Femmes de Tunis
Raja Amari, la réalisatrice tunisienne du très remarqué « Satin rouge », revient avec « Les Secrets ». Un conte de fées moderne et noir magnifiquement interprété par Hafsia Herzi.
Décidément, les femmes du monde arabe, une fois n’est pas coutume, occupent aujourd’hui beaucoup les écrans. Et de belle manière. À peine le très réussi Femmes du Caire, de Yousry Nasrallah, est-il devenu visible hors d’Égypte qu’un nouveau film consacré à la moitié du ciel, réalisé cette fois par la très prometteuse Tunisienne Raja Amari, arrive dans les salles françaises. Vu l’excellente surprise qu’avait représentée la sortie de son premier long-métrage, un récit d’émancipation féminine intitulé Satin rouge, on attendait avec impatience le suivant. Et l’on n’est pas déçu. Une nouvelle fois, elle démontre qu’elle ne craint pas d’aborder des sujets délicats et originaux et, surtout, qu’elle a du style.
Avec Les Secrets, Raja Amari voulait offrir, dit-elle, « un conte de fées moderne et noir ». Moderne, il l’est par définition puisque l’histoire, bien que non datée, se passe de nos jours à la périphérie de Tunis. Trois femmes, deux sœurs aux caractères opposés – la post-adolescente Aïcha très infantile, voire attardée et rebelle, et Radhia, l’aînée soumise – et leur mère, vivent clandestinement dans une sorte de palais colonial très kitch abandonné depuis longtemps.

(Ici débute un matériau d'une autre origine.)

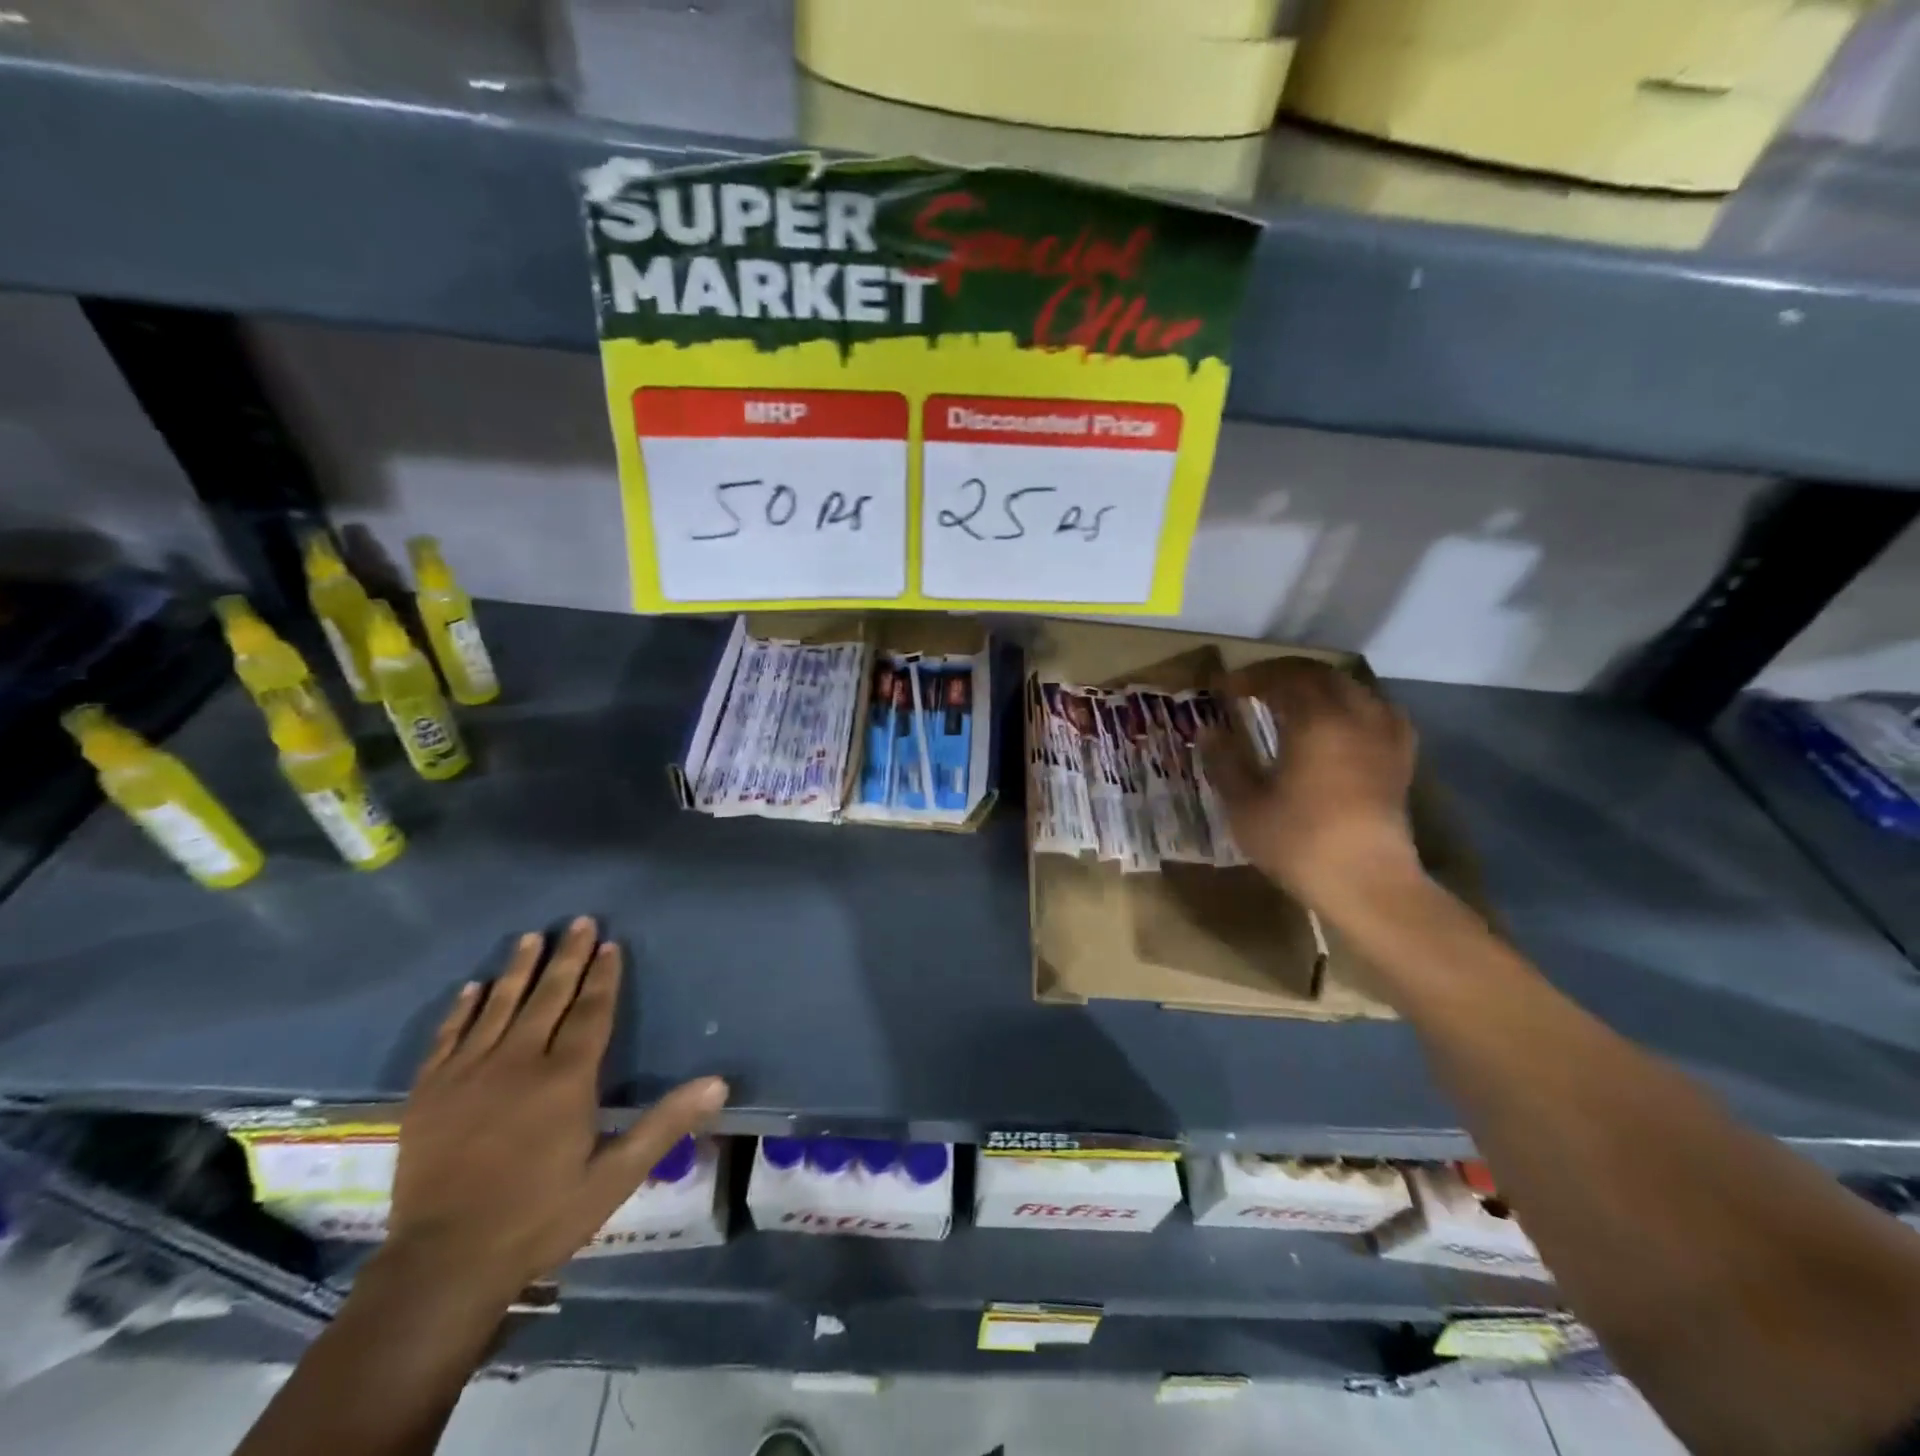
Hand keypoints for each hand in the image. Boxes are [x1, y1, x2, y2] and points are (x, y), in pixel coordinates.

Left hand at [384, 917, 727, 1303]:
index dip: (603, 976)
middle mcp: (518, 1063)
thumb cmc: (539, 1217)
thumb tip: (718, 1083)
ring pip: (498, 1007)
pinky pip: (448, 1037)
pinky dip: (462, 1010)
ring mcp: (468, 1075)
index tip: (610, 943)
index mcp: (565, 1079)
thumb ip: (665, 1124)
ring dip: (517, 970)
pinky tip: (472, 988)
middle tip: (578, 922)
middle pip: (548, 997)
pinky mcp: (430, 1093)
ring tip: (530, 938)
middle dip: (567, 957)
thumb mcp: (615, 1177)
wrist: (442, 1267)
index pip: (591, 1012)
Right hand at [1203, 659, 1421, 913]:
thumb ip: (1224, 762)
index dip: (1249, 677)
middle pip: (1319, 675)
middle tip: (1253, 688)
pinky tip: (1341, 723)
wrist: (1367, 883)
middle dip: (1283, 675)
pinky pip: (1378, 712)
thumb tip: (1208, 731)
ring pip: (1352, 689)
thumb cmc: (1299, 841)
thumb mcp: (1245, 805)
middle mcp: (1354, 716)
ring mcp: (1383, 736)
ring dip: (1318, 686)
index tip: (1223, 687)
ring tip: (1294, 701)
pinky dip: (1353, 706)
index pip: (1281, 679)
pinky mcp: (1400, 759)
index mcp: (1314, 720)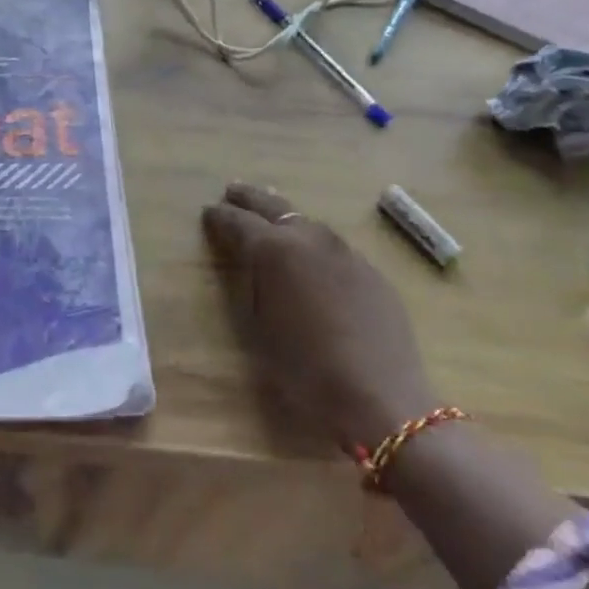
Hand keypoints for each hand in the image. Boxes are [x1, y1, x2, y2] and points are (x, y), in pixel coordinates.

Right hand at [202, 183, 436, 452]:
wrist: (380, 397)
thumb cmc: (304, 369)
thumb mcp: (258, 328)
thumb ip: (249, 285)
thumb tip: (249, 264)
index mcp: (274, 250)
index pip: (238, 223)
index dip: (220, 217)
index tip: (208, 212)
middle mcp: (309, 239)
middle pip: (274, 207)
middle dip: (250, 199)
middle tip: (233, 191)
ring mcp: (346, 252)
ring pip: (307, 222)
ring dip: (284, 217)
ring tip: (270, 216)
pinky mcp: (371, 272)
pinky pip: (333, 246)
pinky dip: (313, 242)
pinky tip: (311, 256)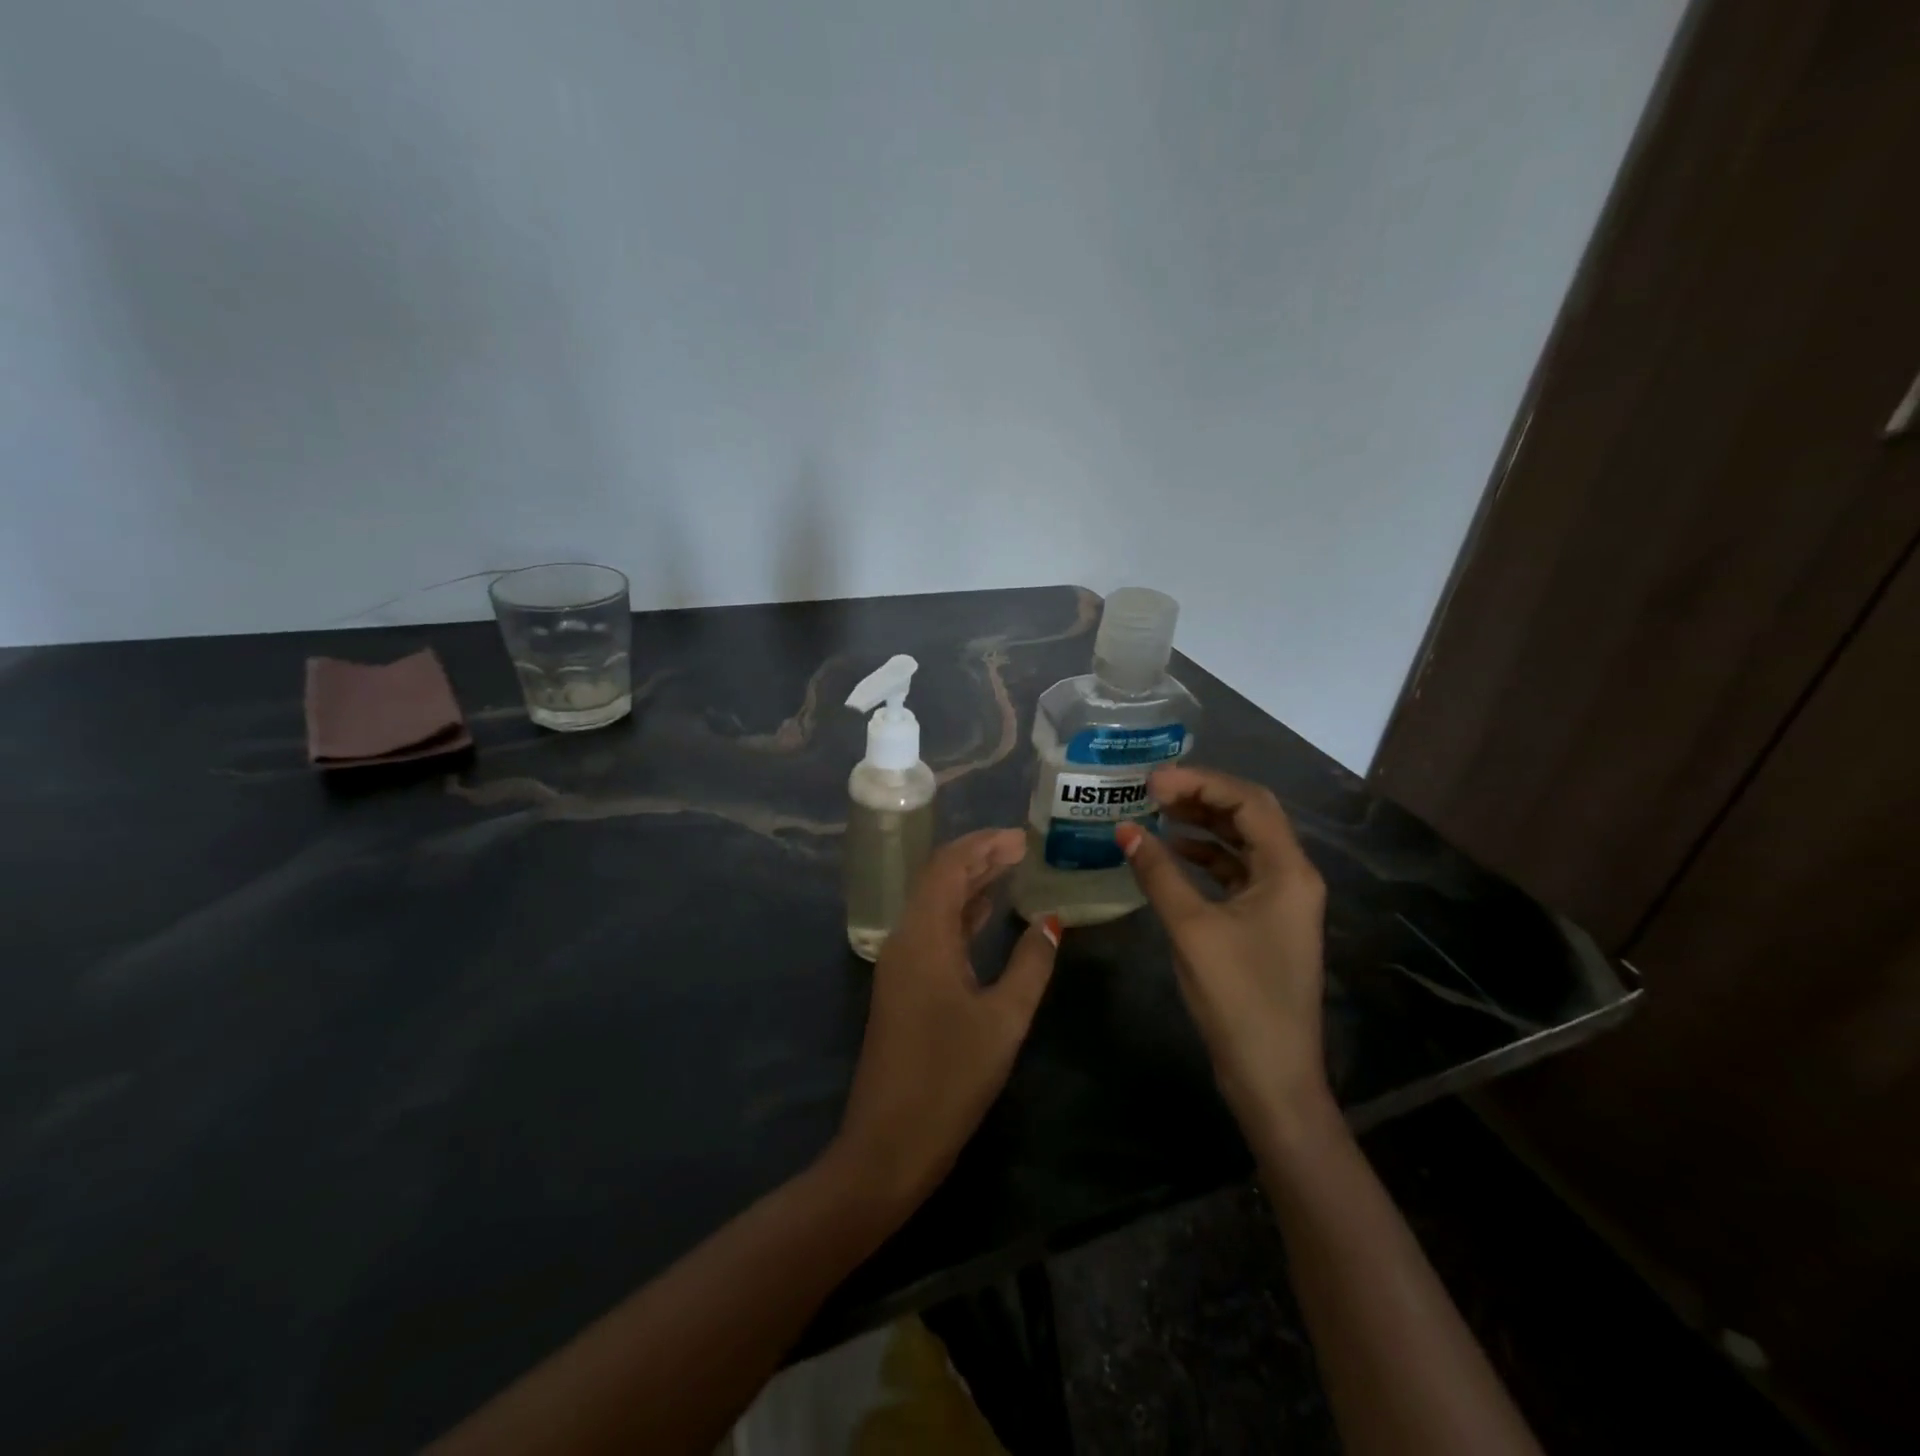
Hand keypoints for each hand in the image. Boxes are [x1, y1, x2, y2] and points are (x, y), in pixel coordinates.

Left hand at [833, 829, 1060, 1210]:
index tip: (1022, 837)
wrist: (889, 1144)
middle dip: (979, 858)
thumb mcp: (1003, 1020)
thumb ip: (1030, 965)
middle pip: (939, 880)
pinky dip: (961, 915)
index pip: (949, 867)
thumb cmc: (950, 1079)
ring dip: (970, 885)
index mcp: (923, 936)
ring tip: (1012, 869)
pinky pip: (933, 932)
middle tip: (1022, 847)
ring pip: (935, 905)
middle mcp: (905, 939)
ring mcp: (900, 964)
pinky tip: (987, 915)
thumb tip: (1050, 922)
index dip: (984, 845)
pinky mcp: (903, 986)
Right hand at [1115, 766, 1331, 1135]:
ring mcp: (1281, 900)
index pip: (1248, 802)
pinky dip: (1205, 857)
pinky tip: (1172, 854)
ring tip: (1157, 813)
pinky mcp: (1266, 921)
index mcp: (1288, 871)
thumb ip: (1158, 873)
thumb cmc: (1238, 998)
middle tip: (1152, 790)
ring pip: (1242, 843)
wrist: (1272, 1074)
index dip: (1201, 783)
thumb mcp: (1192, 929)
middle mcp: (1292, 876)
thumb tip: (1125, 830)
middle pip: (1250, 816)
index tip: (1153, 781)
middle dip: (1202, 796)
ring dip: (1203, 824)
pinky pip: (1235, 872)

Noir, il l’est également puisque ce huis clos, qui se passe au sous-sol dans les anciennes pièces de service, est brisé par l’arrivée inattendue, à l’étage « noble » donnant sur le jardin d’un couple, du fils des propriétaires disparus et de sa très belle compagne, Salma. Le long-métrage prend alors les allures d’un film à suspense. Découvertes par Salma à la suite d’une imprudence d’Aïcha, que fascinent la jeune femme « du dessus » et ses atours, les recluses enlèvent cette dernière qu’elles gardent prisonnière. Jusqu’à… une fin violente et tragique, à la hauteur de la folie familiale qui réunit les trois squatteuses, mais que nous ne dévoilerons pas.
« Surmonter sa peur »
La principale héroïne du film, Aïcha, est magnifiquement interprétée par Hafsia Herzi. Révélée en 2006 par La Graine et le Mulet, d’Abdellatif Kechiche, dans lequel elle exécutait notamment une inoubliable et interminable danse du ventre pour sauver le héros du film et sa famille, elle ne craint pas les rôles difficiles et exposés, voire osés. Comme presque tous ceux qu’elle a interprétés au cours de sa jeune mais déjà riche carrière. « C’est super, dit-elle, d’avoir à jouer des personnages forts. » Le reste est secondaire. N’empêche qu’elle aimerait bien qu’on lui propose enfin de « jouer une princesse, une fille très belle ».
Pour Les Secrets, il lui a fallu quelque peu « surmonter sa peur », car Aïcha ne parlant presque pas, « il fallait tout miser sur les gestes et les regards » pour lui donner de l’épaisseur, de l’humanité. Mais Raja Amari, « supergentille », et les autres actrices, « très complices », l’ont beaucoup soutenue. C’était donc « génial » et même « super » – on aura compris qu’elle emploie volontiers ce mot – de participer, qui plus est en vedette, à ce film de femmes, d’autant que celles-ci « sont plus sérieuses que les hommes ». Quant à tourner en Tunisie, le pays de son père, elle a adoré, car elle s’y sent chez elle, même si elle n’y était plus retournée depuis sa petite enfance. Elle s’y rendrait volontiers plus souvent, mais elle a « trop peur de l’avion ». Au point de ne pouvoir le prendre que si c’est vraiment obligatoire.